Hello Heng, can you explain to us how this project was born ?
We started working on the semantic analysis of press articles in June 2019. The objective of this project is to have increased responsiveness to the predictability of enterprise failure.
This project was born out of a reflection on the analysis of press articles. The idea was to define a feeling for each item so that we could have a complementary view of the company failure score.
The approach we wanted to put in place was to propose a system capable of analysing press articles about a company, and classifying them as negative or positive. This is a way for us to exploit new information to detect failure risk signals earlier.
Specifically, how is it going ?
At Ellisphere, we have a database of press articles that already concern more than 25,000 French companies. As the days go by, we get new ones. This allows us to have a sufficient body of texts to initiate our working methodology.
Take an example of a company that will be named X. Company X has had a failure score of 10 since last year. However, last week we learned from the press that this company is in cessation of payment. As the bankruptcy is not recorded, the probability of failure score is not yet updated.
This analysis allows us to ensure a complementarity of the score by guaranteeing our customers a precise vision of the situation of the companies.
When we talk about “feeling” about the articles we have to be careful. For example, if we take the comments left on the Amazon platform, we can judge the feeling of these comments on a particular product (I like or do not like this product). However, our approach is different. In our case, the feeling will be linked to the risk of failure by being able to detect, through the analysis of press articles, the economic and financial difficulties to come for a company.
What methodology have you applied to arrive at a solution ?
For this project we tried different approaches. Each of them allowed us to adjust our results to finally choose the most relevant methodology.
Labelling of press articles
At the beginning of the project, we established a corpus of 2,000 articles that we labeled by our experts. This work allowed us to build the learning model around which we could work.
This labeling work consisted of reading these articles and then defining whether they could cause future failure (negative feeling) or not (positive / neutral feeling).
Preprocessing of data
In order to make our data set analyzable, we used a standard NLP preprocessing. This essential step aims to format the data so that the analysis model can work.
Our approach: a semi-supervised model
We then opted for a semi-supervised model to estimate a press score. A second phase of data clean-up was required to address this approach.
To achieve our goals, we built two language models based on deep learning technology. A first commonly called Word2Vec (used by Google) that allows us to analyze all articles by randomly using a target word to predict its context.
For example, let’s take the phrase “I eat a potato.. In this context, the language will analyse the word “potatoe” and predict the context of the object according to its occurrence.
Why did you choose a language model? This allows us to translate our language into a mathematical representation with a semantic sense. This language model was therefore used as a dictionary associating words with vectors.
The next step was to create a network of hidden two-layer neurons to predict whether or not the difficulty article could cause a failure.
Methodology of the project
After our experiments, we have achieved a satisfactory result.

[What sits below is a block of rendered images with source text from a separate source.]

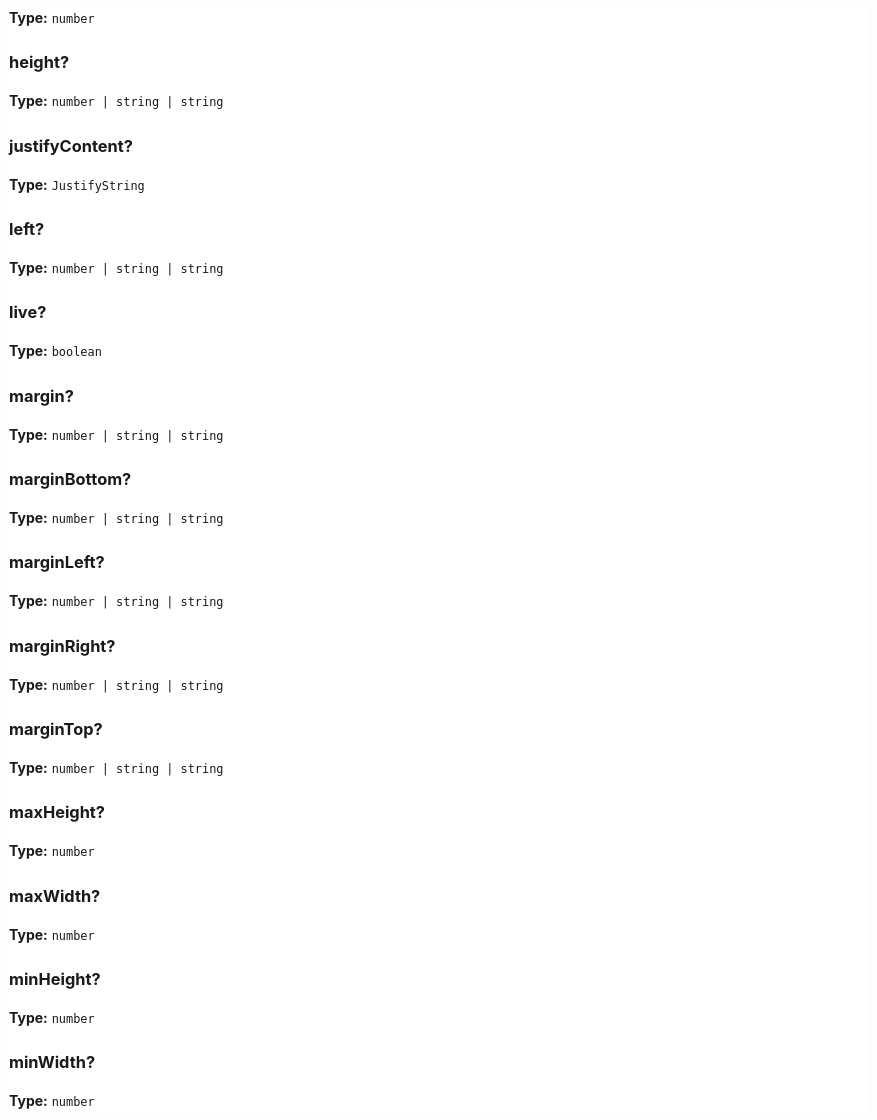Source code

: **Type:** `number`

### height?

**Type:** `number | string | string`

### justifyContent?

**Type:** `JustifyString`

### left?

**Type:** `number | string | string`

### live?

**Type:** `boolean`

### margin?

**Type:** `number | string | string`

### marginBottom?

**Type:** `number | string | string`

### marginLeft?

**Type:** `number | string | string`

### marginRight?

**Type:** `number | string | string`

### marginTop?

**Type:** `number | string | string`

### maxHeight?

**Type:** `number`

### maxWidth?

**Type:** `number`

### minHeight?

**Type:** `number`

### minWidth?

**Type:** `number`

For articles with a positive feeling, we obtained a 95% accuracy. For items indicating a negative feeling, we obtained 87% accuracy.
This analysis is therefore able to predict a positive or negative feeling sufficiently precisely on articles outside its learning.
Good results = 1 / random results = 0.5
What difficulties have you encountered in creating the press score ?
The main difficulty we have faced is the following. Failure is a rare event. According to the probability of having an item that could mean a failure is low. It was therefore necessary to train the algorithm to be able to predict this minority. The labelling step was therefore essential in setting the score.
We also faced some challenges. For example, it may have happened that in our body of articles, an article could concern two companies simultaneously, as part of the acquisition of a company by another. In this case, the press score affects both companies.
We encountered several error situations in the backtesting stage of the model. Many articles mention financial / economic hardship on companies that have not failed after one year (sometimes the failure occurs 2 or 3 years after the article or never).
Another observation we have been able to make concerns the relationship between press reports and failures. Some articles mention a company a few days or months before the failure, but they do not mention any particular difficulties.
What are the next steps ?
This semantic analysis of press articles is not yet implemented in the methodology for calculating the failure score. However, we can already use it as an alarm system for monitoring companies.
As the analysis tool, the article’s date of publishing will be considered for improvement. We are also working on the establishment of a mechanism of self-attention to improve our language model. To address the issues of explanability, we will generate comments explaining the Ai’s approach.
This model allows us at this stage to respond to issues corresponding to our business. However, we are actively working to improve this model to get better performances.